Accordingly, the preceding merely illustrates the principles of the invention. It will be appreciated that those skilled in the art will be able to devise various arrangements which, although not explicitly described or shown herein, embody the principles of the invention and are included within its spirit and scope. Furthermore, all examples and conditional language recited herein are principally intended to aid the reader in understanding the principles of the invention and the concepts contributed by the inventors to furthering the art, and are to be construed as being without limitation to such specifically recited examples and conditions. Moreover, all statements herein reciting principles, aspects, and embodiments of the invention as well as specific examples thereof, are intended to encompass both structural and functional equivalents thereof. Additionally, it is intended that such equivalents include both currently known equivalents and equivalents developed in the future, i.e. , any elements developed that perform the same function, regardless of structure. Moreover, nothing disclosed herein is intended to be dedicated to the public regardless of whether such disclosure is explicitly recited in the claims.

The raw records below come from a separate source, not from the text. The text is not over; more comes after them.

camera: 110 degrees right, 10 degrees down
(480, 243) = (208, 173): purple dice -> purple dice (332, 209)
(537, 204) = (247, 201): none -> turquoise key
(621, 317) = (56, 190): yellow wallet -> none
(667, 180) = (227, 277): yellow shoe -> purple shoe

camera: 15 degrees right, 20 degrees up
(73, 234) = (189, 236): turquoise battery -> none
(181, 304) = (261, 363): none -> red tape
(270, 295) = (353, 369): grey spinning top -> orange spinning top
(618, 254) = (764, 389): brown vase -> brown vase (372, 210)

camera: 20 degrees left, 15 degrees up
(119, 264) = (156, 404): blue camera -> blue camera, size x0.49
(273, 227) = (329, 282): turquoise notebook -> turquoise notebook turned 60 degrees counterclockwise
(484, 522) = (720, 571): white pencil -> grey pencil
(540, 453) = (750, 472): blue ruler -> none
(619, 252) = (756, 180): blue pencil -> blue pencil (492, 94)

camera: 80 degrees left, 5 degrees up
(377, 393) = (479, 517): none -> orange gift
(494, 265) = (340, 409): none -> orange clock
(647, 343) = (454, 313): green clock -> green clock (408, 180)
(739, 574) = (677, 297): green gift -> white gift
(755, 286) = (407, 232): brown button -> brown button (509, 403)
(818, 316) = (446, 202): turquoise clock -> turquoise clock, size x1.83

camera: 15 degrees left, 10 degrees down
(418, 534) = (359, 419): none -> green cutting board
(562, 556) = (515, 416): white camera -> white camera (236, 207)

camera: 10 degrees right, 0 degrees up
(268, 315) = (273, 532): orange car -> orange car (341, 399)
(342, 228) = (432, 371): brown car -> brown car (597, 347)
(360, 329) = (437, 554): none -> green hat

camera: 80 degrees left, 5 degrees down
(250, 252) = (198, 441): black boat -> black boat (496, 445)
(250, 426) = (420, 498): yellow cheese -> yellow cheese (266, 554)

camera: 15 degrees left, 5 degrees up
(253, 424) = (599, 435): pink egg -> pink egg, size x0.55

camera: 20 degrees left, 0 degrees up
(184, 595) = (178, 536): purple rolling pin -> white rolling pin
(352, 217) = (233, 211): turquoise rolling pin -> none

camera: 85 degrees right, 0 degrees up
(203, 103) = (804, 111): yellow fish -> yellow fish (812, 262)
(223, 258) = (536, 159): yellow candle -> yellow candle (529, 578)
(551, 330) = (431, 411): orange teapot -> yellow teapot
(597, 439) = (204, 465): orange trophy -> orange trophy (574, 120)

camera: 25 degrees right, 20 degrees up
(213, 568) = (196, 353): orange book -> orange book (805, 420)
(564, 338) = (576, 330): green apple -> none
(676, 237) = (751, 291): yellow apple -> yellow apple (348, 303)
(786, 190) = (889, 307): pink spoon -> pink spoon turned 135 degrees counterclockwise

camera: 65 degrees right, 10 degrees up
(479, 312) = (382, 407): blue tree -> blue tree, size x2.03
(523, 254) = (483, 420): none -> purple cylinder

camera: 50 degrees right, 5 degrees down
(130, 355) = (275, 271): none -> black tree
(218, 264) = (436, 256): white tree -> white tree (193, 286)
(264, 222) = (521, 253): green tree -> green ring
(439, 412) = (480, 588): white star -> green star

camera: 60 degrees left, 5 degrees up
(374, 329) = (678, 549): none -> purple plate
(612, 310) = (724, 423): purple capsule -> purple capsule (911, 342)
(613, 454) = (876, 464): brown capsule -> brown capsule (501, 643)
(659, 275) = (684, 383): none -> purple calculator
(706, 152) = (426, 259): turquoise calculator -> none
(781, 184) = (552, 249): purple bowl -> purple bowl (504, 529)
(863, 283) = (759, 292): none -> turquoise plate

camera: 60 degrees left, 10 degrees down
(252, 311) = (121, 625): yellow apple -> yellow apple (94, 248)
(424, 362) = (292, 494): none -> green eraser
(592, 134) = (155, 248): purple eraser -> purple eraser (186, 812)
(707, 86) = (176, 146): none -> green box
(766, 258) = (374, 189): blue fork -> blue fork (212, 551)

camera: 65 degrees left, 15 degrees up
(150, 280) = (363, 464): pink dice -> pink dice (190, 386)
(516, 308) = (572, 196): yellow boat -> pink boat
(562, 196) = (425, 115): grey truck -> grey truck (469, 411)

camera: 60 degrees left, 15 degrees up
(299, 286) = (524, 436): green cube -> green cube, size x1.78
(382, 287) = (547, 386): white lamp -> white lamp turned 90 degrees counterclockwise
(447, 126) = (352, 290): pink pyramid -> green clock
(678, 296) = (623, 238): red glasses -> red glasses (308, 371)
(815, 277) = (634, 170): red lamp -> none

The scope of the present invention, therefore, is not intended to be limited to the exemplary embodiments shown and described herein. Rather, the scope and spirit of present invention is embodied by the appended claims. In the claims, 35 U.S.C. §112(f) or 35 U.S.C. §112(6) is expressly defined as being invoked for a limitation in the claim only when the exact phrase "means for" or the exact phrase "step for" is recited at the beginning of such limitation in the claim; if such exact phrase is not used in a limitation in the claim, then 35 U.S.C. § 112 (f) or 35 U.S.C. §112(6) is not invoked.